WORK TO COMPLETE :: How many lines in the data below have the string "City"? Reply with the number alone.
+++ DATA +++
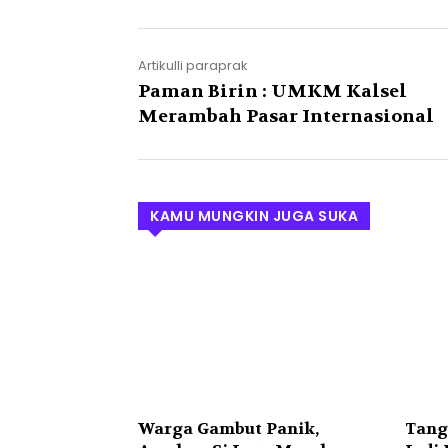
Artikulli paraprak
Paman Birin : UMKM Kalsel
Merambah Pasar Internasional
KAMU MUNGKIN JUGA SUKA
Warga Gambut Panik,
Tang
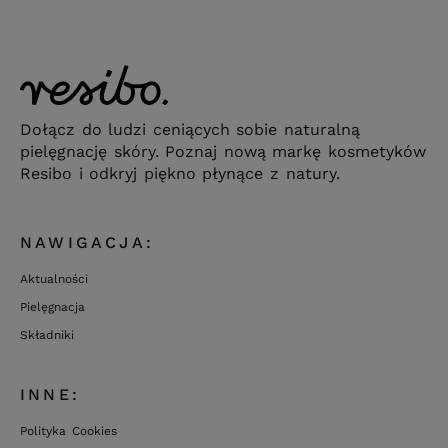
Dołącz do ludzi ceniących sobie naturalną
pielęgnację skóry. Poznaj nową markę kosmetyków
Resibo i odkryj piękno płynące z natury.
NAWIGACJA:
Aktualności
Pielęgnacja
Składniki
INNE:
Polityka Cookies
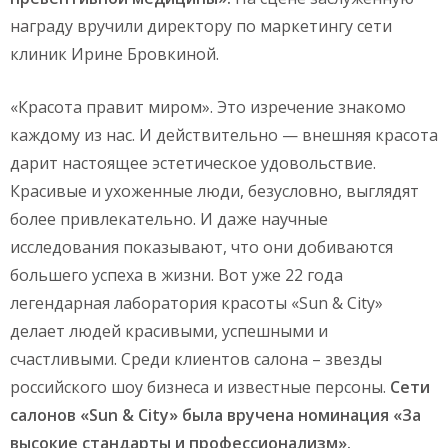
награду вручили директору по маркетингу сети
клиник Ирине Бровкиной.
«Красота правит миром». Это изречение знакомо
каждому из нас. И действительно — внешняя красота
дарит настоящее эстетическое удовольствие.
Красивые и ухоженные люди, безусловно, выглядят
более привлекательно. И даже научные
исследования показывают, что они добиваются
большего успеха в жизни. Вот уже 22 года
легендарная лаборатория красоты «Sun & City»
делает людей красивыми, успешными и
счастливыми. Среди клиентов салона – звезды
российского шоу бизнеса и известные персоны.
Сети
салонов «
Sun
&
City
» была вручена номинация «За
высокие стандарты и профессионализм».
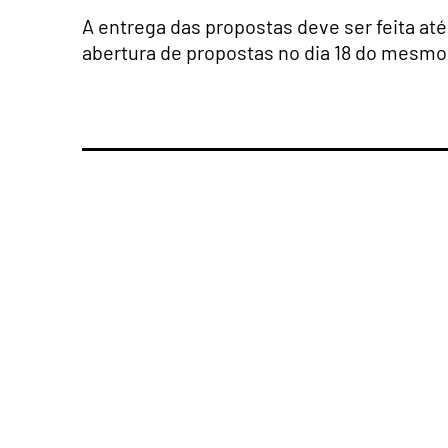
A entrega das propostas deve ser feita até
abertura de propostas no dia 18 do mesm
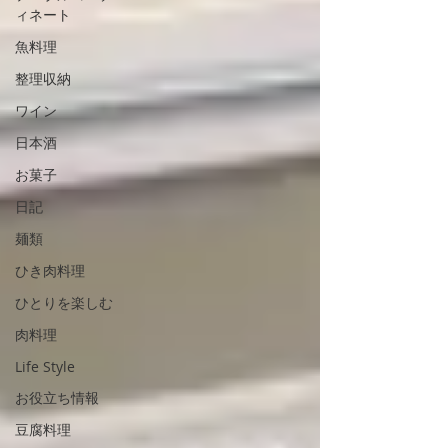
ィネート
魚料理
整理収納
ワイン
日本酒
お菓子
日記
麺類
ひき肉料理
ひとりを楽しむ
肉料理
Life Style
お役立ち情報
豆腐料理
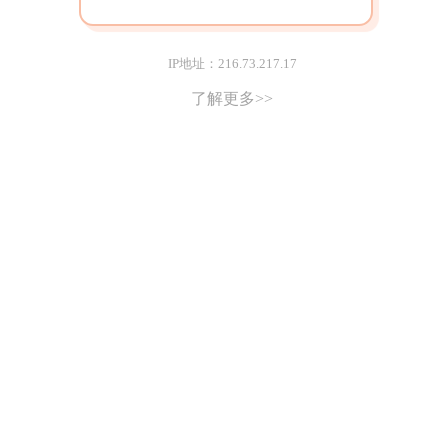
IP地址：216.73.217.17
了解更多>>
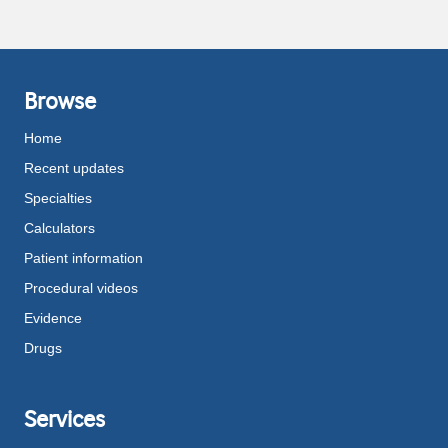
Browse
Home
Recent updates
Specialties
Calculators
Patient information
Procedural videos
Evidence
Drugs
Services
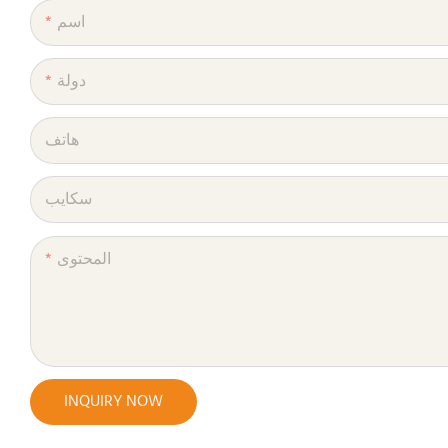
اسم
دولة
هاتف
سكايب
المحتوى
INQUIRY NOW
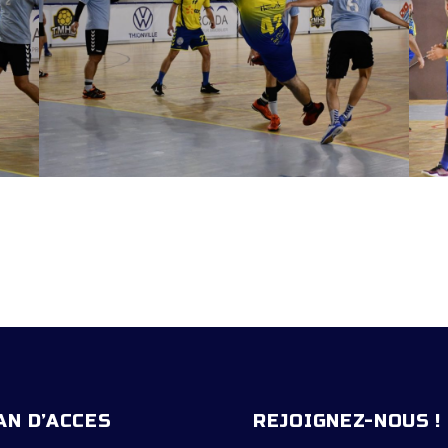
AN D’ACCES
REJOIGNEZ-NOUS !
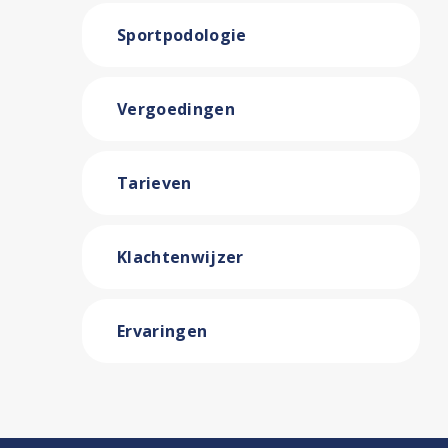
Sportpodologie
Vergoedingen
Tarieven
Klachtenwijzer
Ervaringen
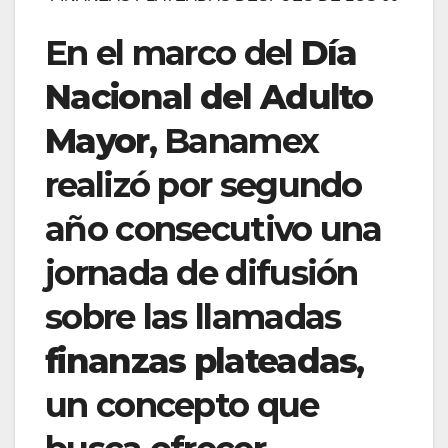
En el marco del
Día
Nacional del Adulto
Mayor
, Banamex
realizó por segundo
año consecutivo una
jornada de difusión
sobre las llamadas
finanzas plateadas
,
un concepto que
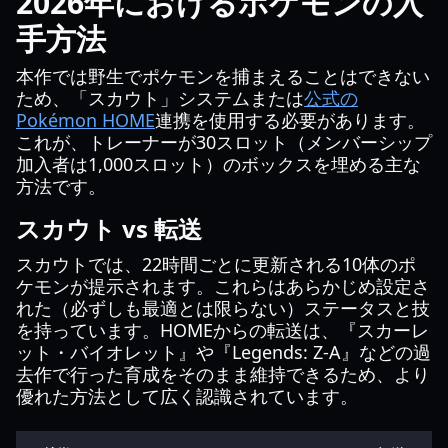
2026年におけるポケモンの入
手方法
本作では野生でポケモンを捕まえることはできない
ため、「スカウト」システムまたは
公式の
Pokémon HOME
連携を使用する必要があります。
これが、トレーナーが30スロット（メンバーシップ
加入者は1,000スロット）のボックスを埋める主な
方法です。
スカウト vs 転送
スカウトでは、22時間ごとに更新される10体のポ
ケモンが提示されます。これらはあらかじめ設定さ
れた（必ずしも最適とは限らない）ステータスと技
を持っています。HOMEからの転送は、『スカーレ
ット・バイオレット』や『Legends: Z-A』などの過
去作で行った育成をそのまま維持できるため、より
優れた方法として広く認識されています。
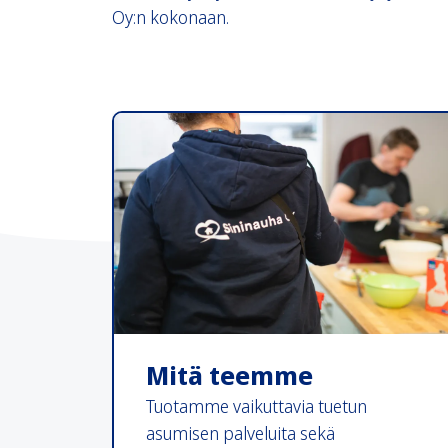
Oy:n kokonaan.
Mitä teemme
Tuotamme vaikuttavia tuetun
asumisen palveluita sekä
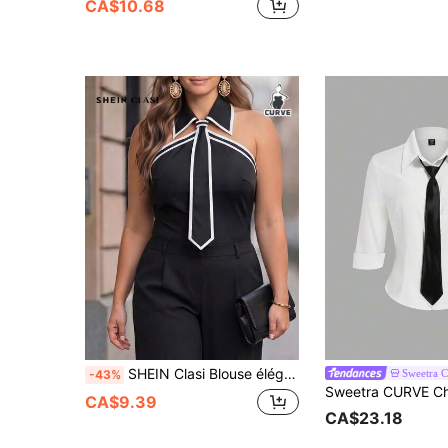
CA$10.68
SHEIN Clasi Blouse élégante sans manches à col contrasté pour femmes grande taille, printemps/été
Sweetra
-43%
CA$9.39
CA$23.18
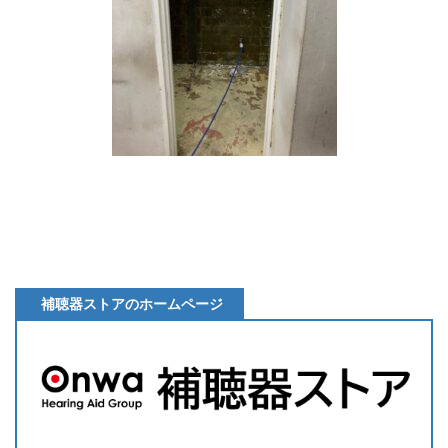
補聴器ストアのホームページ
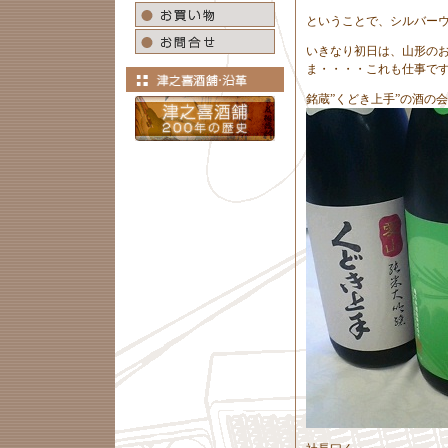
ということで、シルバー
いきなり初日は、山形の
ま・・・・これも仕事で
銘蔵”くどき上手”の酒の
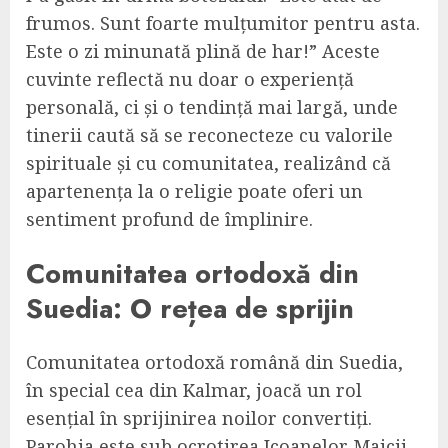
frumos. Sunt foarte mulțumitor pentru asta.
Este o zi minunată plină de har!” Aceste
cuvinte reflectă nu doar o experiență
personală, ci și o tendință mai largă, unde
tinerii caută să se reconecteze cu valorile
spirituale și cu comunitatea, realizând că
apartenența la o religie poate oferi un
sentiment profund de împlinire.
Comunitatea ortodoxă din
Suedia: O rețea de sprijin
Comunitatea ortodoxă română din Suedia,
în special cea din Kalmar, joacă un rol
esențial în sprijinirea noilor convertiți.
Parohia este sub ocrotirea Icoanelor Maicii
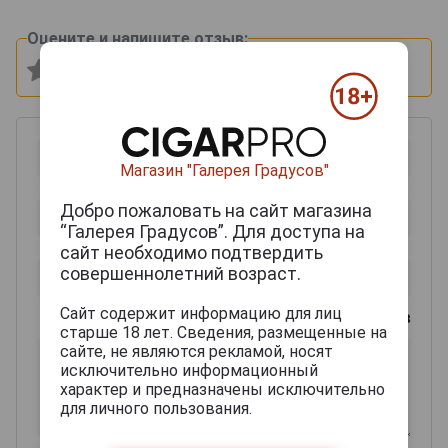
Оцените и напишите отзыв:
Магазин "Галерея Градусов"
Добро пожаловать на сайт магазина
“Галерея Градусов”. Для доступа на
сайт необходимо подтвердить
совершеннолетний возраст.
Сайт содержит информацию для лиц
0
из 2000 знаков
старше 18 лет. Сведения, размещенные на
сайте, не являются рекламой, носят
исключительно информационный
характер и предназначены исключительно
для личного пользования.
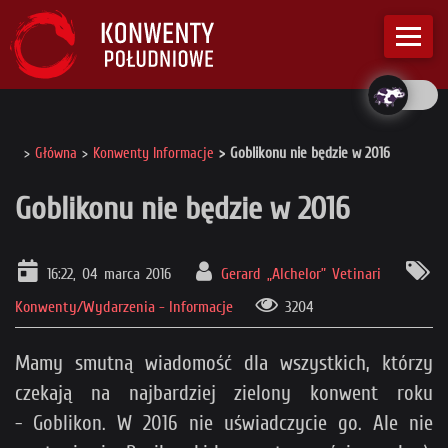
Główna
Konwenty Informacje
Goblikonu nie będzie w 2016
Goblikonu nie będzie w 2016
16:22, 04 marca 2016
Gerard „Alchelor” Vetinari
Konwenty/Wydarzenia - Informacje
3204
Mamy smutną wiadomość dla wszystkich, którzy
czekają na najbardziej zielony konwent roku
- Goblikon. W 2016 nie uświadczycie go. Ale nie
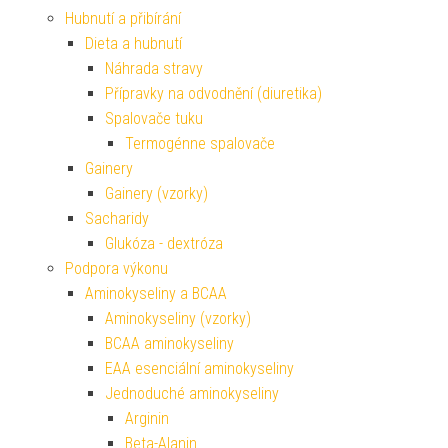
Hubnutí a přibírání
Dieta a hubnutí
Náhrada stravy
Přípravky na odvodnění (diuretika)
Spalovače tuku
Termogénne spalovače
Gainery
Gainery (vzorky)
Sacharidy
Glukóza - dextróza
Podpora výkonu
Aminokyseliny a BCAA
Aminokyseliny (vzorky)
BCAA aminokyseliny
EAA esenciální aminokyseliny
Jednoduché aminokyseliny
Arginin
Beta-Alanin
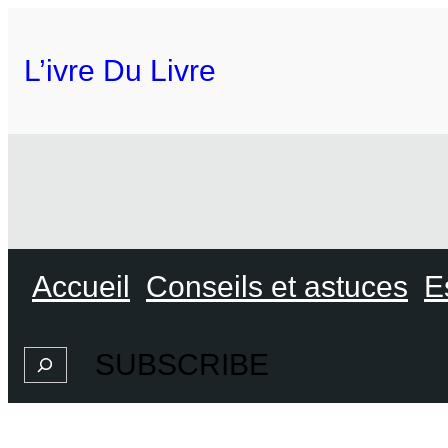
L’ivre Du Livre
Accueil
Conseils et astuces
E
SUBSCRIBE
Search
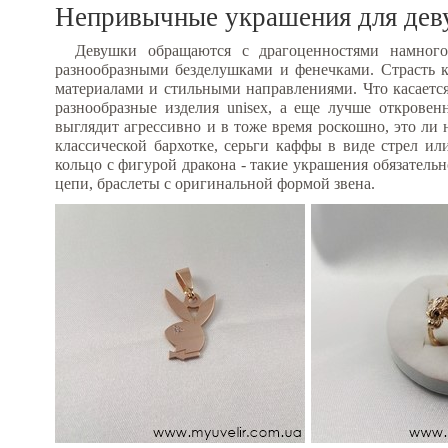
Непривычные украшения для дев
Девушки обращаются с драгоценностями намного
разнообразными безделушками и фенечками. Страсть к
материалами и стильными направлениями. Что касаетс
разнообразные изделия
unisex
, а еще лучше откровен
выглядит агрессивно и в тоже время роскошно, это ли 
классической бархотке, серьги каффы в виде стрел ил
кольцо с фигурой дракона - такие украшения обязатель
цепи, браслеты с оригинальной формой звена.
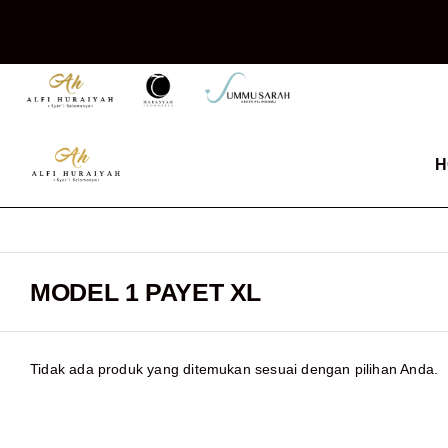
H
MODEL 1 PAYET XL
Tidak ada produk yang ditemukan sesuai dengan pilihan Anda.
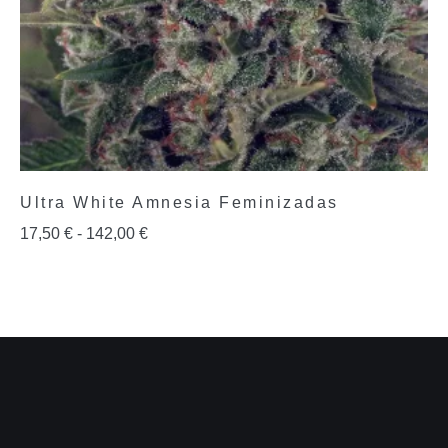
Ultra White Amnesia Feminizadas
17,50
€
-
142,00
€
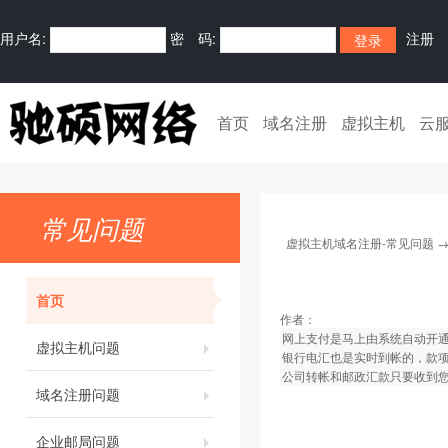
用户名:
密 码:
注册
首页
域名注册
虚拟主机
云
常见问题
虚拟主机域名注册-常见问题
首页
作者：
网上支付是马上由系统自动开
虚拟主机问题
银行电汇也是实时到帐的，款
公司转帐和邮政汇款只要收到您
域名注册问题
企业邮局问题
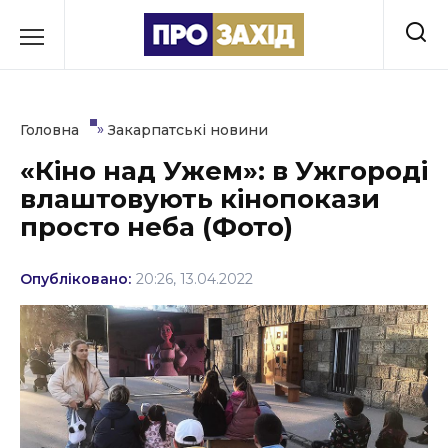
Перейти
до
РУБРИКИ
вмісту
Економіка
»
Головна
Закарпатські новини
Здоров’я
«Кіно над Ужем»: в Ужгороді
влаштовують кінопокази
Культура
просто неба (Фото)
Освіта
Опубліковано:
20:26, 13.04.2022
Події
Політика
Соціум
Спорт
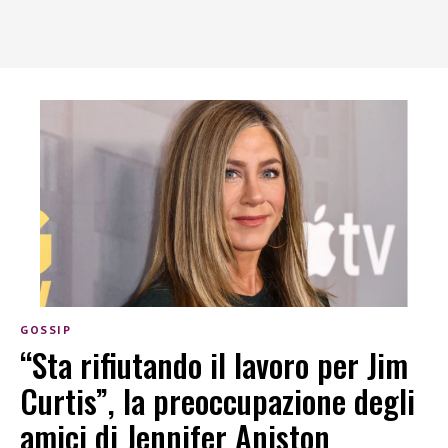
GOSSIP
“Sta rifiutando il lavoro per Jim
Curtis”, la preoccupazione degli
amici di Jennifer Aniston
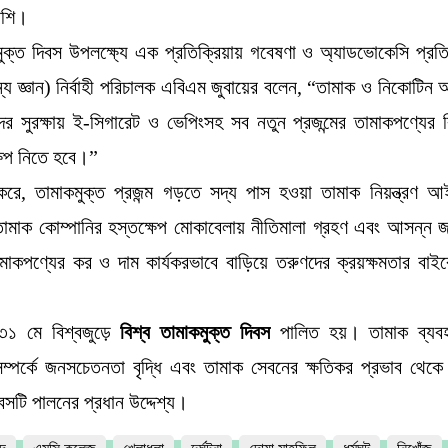
বেশি।
মুক্ত দিবস উপলক্ষ্যে এক প্রতিক্রিয়ায় গবেষণা ও অ্যাডভোকেসি প্রতিষ্ঠ
্য জ্ঞান) নির্বাহী পরিচালক এবিএম জুবায়ের বলেন, “তামাক ও নিকোটিন 
র সুরক্ষায় ই-সিগারেট ও ভেপিংসহ সব নতুন প্রজন্মের তামাকপণ্যের বি
্ষেপ নিতে হবে।”
 করে, তামাকমুক্ত প্রজন্ম গড়তে সদ্য পাস হওয়া তামাক নিয়ন্ত্রণ আ
তামাক কোম্পানির হস্তক্ষেপ মোকাবেলায় নীতিমালা গ্রহণ এবং আসন্ন 
াকপণ্যের কর ও দাম কার্যকরভাবে বাড়িয়ে তরুণদের ক্রয়ক্ষমতার বাইর
৩১ মে বিশ্বজুড়ে
বিশ্ব তামাকমুক্ত দিবস
পালিত হয়। তামাক ব্যবহ
কি সম্পর্কে জনসচেতনতা বৃদ্ধি এবং তামাক সেবনের ক্ষতিকর প্রভাব থেকে 
বসটি পালনের প্রধান উদ্দেশ্য।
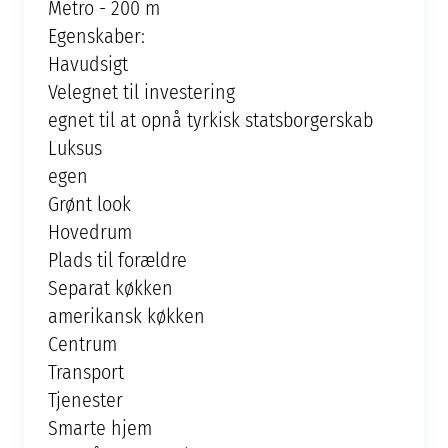
Metro - 200 m
Egenskaber:
Havudsigt
Velegnet til investering
egnet til at opnå tyrkisk statsborgerskab
Luksus
egen
Grønt look
Hovedrum
Plads til forældre
Separat køkken
amerikansk køkken
Centrum
Transport
Tjenester
Smarte hjem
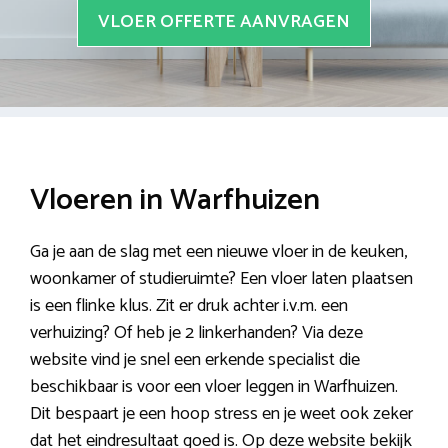
VLOER OFFERTE AANVRAGEN
Vloeren in Warfhuizen
Ga je aan de slag met een nieuwe vloer in de keuken,
woonkamer of studieruimte? Een vloer laten plaatsen
is een flinke klus. Zit er druk achter i.v.m. een
verhuizing? Of heb je 2 linkerhanden? Via deze
website vind je snel een erkende specialist die
beschikbaar is voor een vloer leggen in Warfhuizen.
Dit bespaart je een hoop stress en je weet ook zeker
dat het eindresultaat goed is. Op deze website bekijk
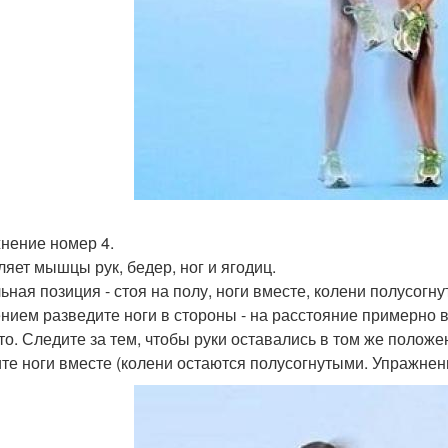
нение номер 4.
ляет мышцы рук, бедер, ног и ягодиц.
ьная позиция - стоя на полу, ноги вместе, колени полусогну
нием разведите ноги в стороны - на расстояние примерно в
то. Следите за тем, чтобы руки оставались в том же положе
те ноги вместе (колени остаются полусогнутыми. Упражнен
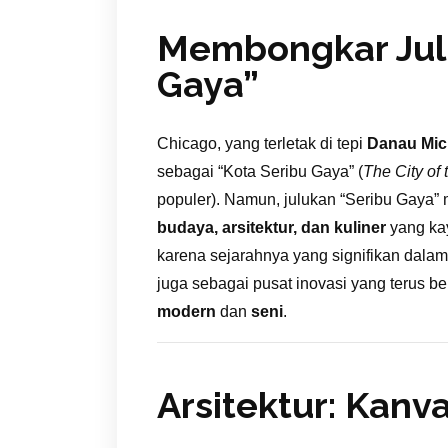
Membongkar Julu
Gaya”
Chicago, yang terletak di tepi
Danau Mic
sebagai “Kota Seribu Gaya” (
The City of
populer). Namun, julukan “Seribu Gaya”
budaya, arsitektur, dan kuliner
yang kay
karena sejarahnya yang signifikan dalam i
juga sebagai pusat inovasi yang terus 
modern
dan
seni
.
Arsitektur: Kanv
+++
REPLY TO THE TASK :: 3